- [Your assignment]:
Provide an exact reproduction of every entry.

Items from a data source
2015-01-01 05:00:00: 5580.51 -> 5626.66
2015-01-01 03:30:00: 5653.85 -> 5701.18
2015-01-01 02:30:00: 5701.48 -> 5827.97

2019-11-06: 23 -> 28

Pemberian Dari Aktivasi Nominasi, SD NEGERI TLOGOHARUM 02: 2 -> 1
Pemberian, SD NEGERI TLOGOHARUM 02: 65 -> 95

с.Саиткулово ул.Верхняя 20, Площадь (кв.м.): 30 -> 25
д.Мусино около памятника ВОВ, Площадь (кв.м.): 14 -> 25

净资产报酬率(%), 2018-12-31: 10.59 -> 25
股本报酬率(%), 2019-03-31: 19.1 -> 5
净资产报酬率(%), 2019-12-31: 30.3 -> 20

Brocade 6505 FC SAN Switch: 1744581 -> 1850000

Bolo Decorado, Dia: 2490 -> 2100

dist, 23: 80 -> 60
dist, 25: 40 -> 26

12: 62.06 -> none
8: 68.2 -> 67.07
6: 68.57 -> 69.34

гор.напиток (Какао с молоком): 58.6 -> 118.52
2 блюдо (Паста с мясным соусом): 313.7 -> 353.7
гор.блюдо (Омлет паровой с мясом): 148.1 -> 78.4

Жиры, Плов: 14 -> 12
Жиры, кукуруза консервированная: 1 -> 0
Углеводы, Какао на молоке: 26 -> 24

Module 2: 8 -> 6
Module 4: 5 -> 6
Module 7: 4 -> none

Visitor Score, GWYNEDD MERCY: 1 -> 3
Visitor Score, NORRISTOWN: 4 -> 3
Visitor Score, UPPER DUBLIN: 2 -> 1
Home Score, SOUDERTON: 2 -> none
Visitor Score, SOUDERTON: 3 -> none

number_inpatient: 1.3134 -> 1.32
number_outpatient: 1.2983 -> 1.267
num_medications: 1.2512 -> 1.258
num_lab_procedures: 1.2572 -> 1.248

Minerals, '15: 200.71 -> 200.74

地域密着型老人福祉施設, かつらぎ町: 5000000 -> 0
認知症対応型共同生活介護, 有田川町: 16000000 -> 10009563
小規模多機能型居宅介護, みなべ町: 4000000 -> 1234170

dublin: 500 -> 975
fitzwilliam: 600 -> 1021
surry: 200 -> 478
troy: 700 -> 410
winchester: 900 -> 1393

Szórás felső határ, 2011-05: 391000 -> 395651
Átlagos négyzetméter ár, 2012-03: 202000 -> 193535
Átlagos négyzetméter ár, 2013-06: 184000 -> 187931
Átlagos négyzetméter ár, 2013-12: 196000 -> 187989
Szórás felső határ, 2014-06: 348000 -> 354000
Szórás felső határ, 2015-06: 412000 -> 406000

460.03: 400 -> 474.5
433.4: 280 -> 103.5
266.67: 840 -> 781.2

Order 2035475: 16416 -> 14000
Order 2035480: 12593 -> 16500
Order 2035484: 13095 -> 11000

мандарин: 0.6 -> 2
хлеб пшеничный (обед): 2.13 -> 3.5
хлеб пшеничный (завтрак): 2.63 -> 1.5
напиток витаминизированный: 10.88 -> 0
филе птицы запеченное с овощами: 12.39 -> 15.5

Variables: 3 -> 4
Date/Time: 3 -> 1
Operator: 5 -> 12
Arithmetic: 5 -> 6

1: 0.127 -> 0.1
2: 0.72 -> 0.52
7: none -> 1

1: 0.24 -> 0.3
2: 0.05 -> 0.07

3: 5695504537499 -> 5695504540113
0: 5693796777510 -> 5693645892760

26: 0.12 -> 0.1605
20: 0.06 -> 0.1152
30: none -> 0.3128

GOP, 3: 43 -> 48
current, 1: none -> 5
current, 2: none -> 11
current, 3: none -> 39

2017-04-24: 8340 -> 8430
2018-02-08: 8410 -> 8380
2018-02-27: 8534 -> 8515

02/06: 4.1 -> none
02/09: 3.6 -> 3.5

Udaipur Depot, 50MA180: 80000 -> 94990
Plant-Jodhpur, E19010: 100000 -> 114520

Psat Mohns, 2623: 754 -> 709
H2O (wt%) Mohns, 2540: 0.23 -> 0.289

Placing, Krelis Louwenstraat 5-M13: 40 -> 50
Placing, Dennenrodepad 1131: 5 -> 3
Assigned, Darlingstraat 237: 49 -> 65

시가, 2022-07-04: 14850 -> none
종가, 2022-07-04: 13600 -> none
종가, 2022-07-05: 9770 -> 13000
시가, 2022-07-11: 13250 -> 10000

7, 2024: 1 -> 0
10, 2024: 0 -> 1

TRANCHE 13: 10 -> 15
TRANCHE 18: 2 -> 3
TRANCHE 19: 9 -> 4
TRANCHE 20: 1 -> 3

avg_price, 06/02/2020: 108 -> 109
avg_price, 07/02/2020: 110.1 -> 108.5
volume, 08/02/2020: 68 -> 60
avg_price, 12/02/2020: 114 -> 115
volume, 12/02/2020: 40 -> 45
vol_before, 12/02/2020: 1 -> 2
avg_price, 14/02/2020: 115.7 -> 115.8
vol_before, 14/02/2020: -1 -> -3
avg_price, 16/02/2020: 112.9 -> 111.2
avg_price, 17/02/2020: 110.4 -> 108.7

- [Written answer]:
2015-01-01 05:00:00: 5580.51 -> 5626.66
2015-01-01 03:30:00: 5653.85 -> 5701.18
2015-01-01 02:30:00: 5701.48 -> 5827.97

2019-11-06: 23 -> 28

Pemberian Dari Aktivasi Nominasi, SD NEGERI TLOGOHARUM 02: 2 -> 1
Pemberian, SD NEGERI TLOGOHARUM 02: 65 -> 95

с.Саиткулово ул.Верхняя 20, Площадь (кв.м.): 30 -> 25
д.Мусино около памятника ВОВ, Площадь (кв.м.): 14 -> 25

净资产报酬率(%), 2018-12-31: 10.59 -> 25
股本报酬率(%), 2019-03-31: 19.1 -> 5
净资产报酬率(%), 2019-12-31: 30.3 -> 20

Brocade 6505 FC SAN Switch: 1744581 -> 1850000

Bolo Decorado, Dia: 2490 -> 2100

dist, 23: 80 -> 60
dist, 25: 40 -> 26

12: 62.06 -> none
8: 68.2 -> 67.07
6: 68.57 -> 69.34

гор.напиток (Какао с молоком): 58.6 -> 118.52
2 блюдо (Паста с мясным соусом): 313.7 -> 353.7
гор.блюдо (Омлет паровой с мясом): 148.1 -> 78.4

Жиры, Плов: 14 -> 12
Жиры, кукуруза консервированная: 1 -> 0
Углеводы, Какао на молоке: 26 -> 24

Module 2: 8 -> 6
Module 4: 5 -> 6
Module 7: 4 -> none

Visitor Score, GWYNEDD MERCY: 1 -> 3
Visitor Score, NORRISTOWN: 4 -> 3
Visitor Score, UPPER DUBLIN: 2 -> 1
Home Score, SOUDERTON: 2 -> none
Visitor Score, SOUDERTON: 3 -> none

number_inpatient: 1.3134 -> 1.32
number_outpatient: 1.2983 -> 1.267
num_medications: 1.2512 -> 1.258
num_lab_procedures: 1.2572 -> 1.248

Minerals, '15: 200.71 -> 200.74

地域密着型老人福祉施設, かつらぎ町: 5000000 -> 0
認知症対応型共同生活介護, 有田川町: 16000000 -> 10009563
小規模多機能型居宅介護, みなべ町: 4000000 -> 1234170

dublin: 500 -> 975
fitzwilliam: 600 -> 1021
surry: 200 -> 478
troy: 700 -> 410
winchester: 900 -> 1393

Szórás felső határ, 2011-05: 391000 -> 395651
Átlagos négyzetméter ár, 2012-03: 202000 -> 193535
Átlagos négyzetméter ár, 2013-06: 184000 -> 187931
Átlagos négyzetméter ár, 2013-12: 196000 -> 187989
Szórás felső határ, 2014-06: 348000 -> 354000
Szórás felső határ, 2015-06: 412000 -> 406000

460.03: 400 -> 474.5
433.4: 280 -> 103.5
266.67: 840 -> 781.2

Order 2035475: 16416 -> 14000
Order 2035480: 12593 -> 16500
Order 2035484: 13095 -> 11000

мандарин: 0.6 -> 2
хлеб пшеничный (обед): 2.13 -> 3.5
хлеб пшеничный (завтрак): 2.63 -> 1.5
напиток витаминизированный: 10.88 -> 0
филе птицы запеченное с овощами: 12.39 -> 15.5

Variables: 3 -> 4
Date/Time: 3 -> 1
Operator: 5 -> 12
Arithmetic: 5 -> 6

1: 0.127 -> 0.1
2: 0.72 -> 0.52
7: none -> 1

1: 0.24 -> 0.3
2: 0.05 -> 0.07

3: 5695504537499 -> 5695504540113
0: 5693796777510 -> 5693645892760

26: 0.12 -> 0.1605
20: 0.06 -> 0.1152
30: none -> 0.3128

GOP, 3: 43 -> 48
current, 1: none -> 5
current, 2: none -> 11
current, 3: none -> 39

2017-04-24: 8340 -> 8430
2018-02-08: 8410 -> 8380
2018-02-27: 8534 -> 8515

02/06: 4.1 -> none
02/09: 3.6 -> 3.5

Udaipur Depot, 50MA180: 80000 -> 94990
Plant-Jodhpur, E19010: 100000 -> 114520

Psat Mohns, 2623: 754 -> 709
H2O (wt%) Mohns, 2540: 0.23 -> 0.289

Placing, Krelis Louwenstraat 5-M13: 40 -> 50
Placing, Dennenrodepad 1131: 5 -> 3
Assigned, Darlingstraat 237: 49 -> 65

시가, 2022-07-04: 14850 -> none
종가, 2022-07-04: 13600 -> none
종가, 2022-07-05: 9770 -> 13000
시가, 2022-07-11: 13250 -> 10000

7, 2024: 1 -> 0
10, 2024: 0 -> 1

TRANCHE 13: 10 -> 15
TRANCHE 18: 2 -> 3
TRANCHE 19: 9 -> 4
TRANCHE 20: 1 -> 3

avg_price, 06/02/2020: 108 -> 109
avg_price, 07/02/2020: 110.1 -> 108.5
volume, 08/02/2020: 68 -> 60
avg_price, 12/02/2020: 114 -> 115
volume, 12/02/2020: 40 -> 45
vol_before, 12/02/2020: 1 -> 2
avg_price, 14/02/2020: 115.7 -> 115.8
vol_before, 14/02/2020: -1 -> -3
avg_price, 16/02/2020: 112.9 -> 111.2
avg_price, 17/02/2020: 110.4 -> 108.7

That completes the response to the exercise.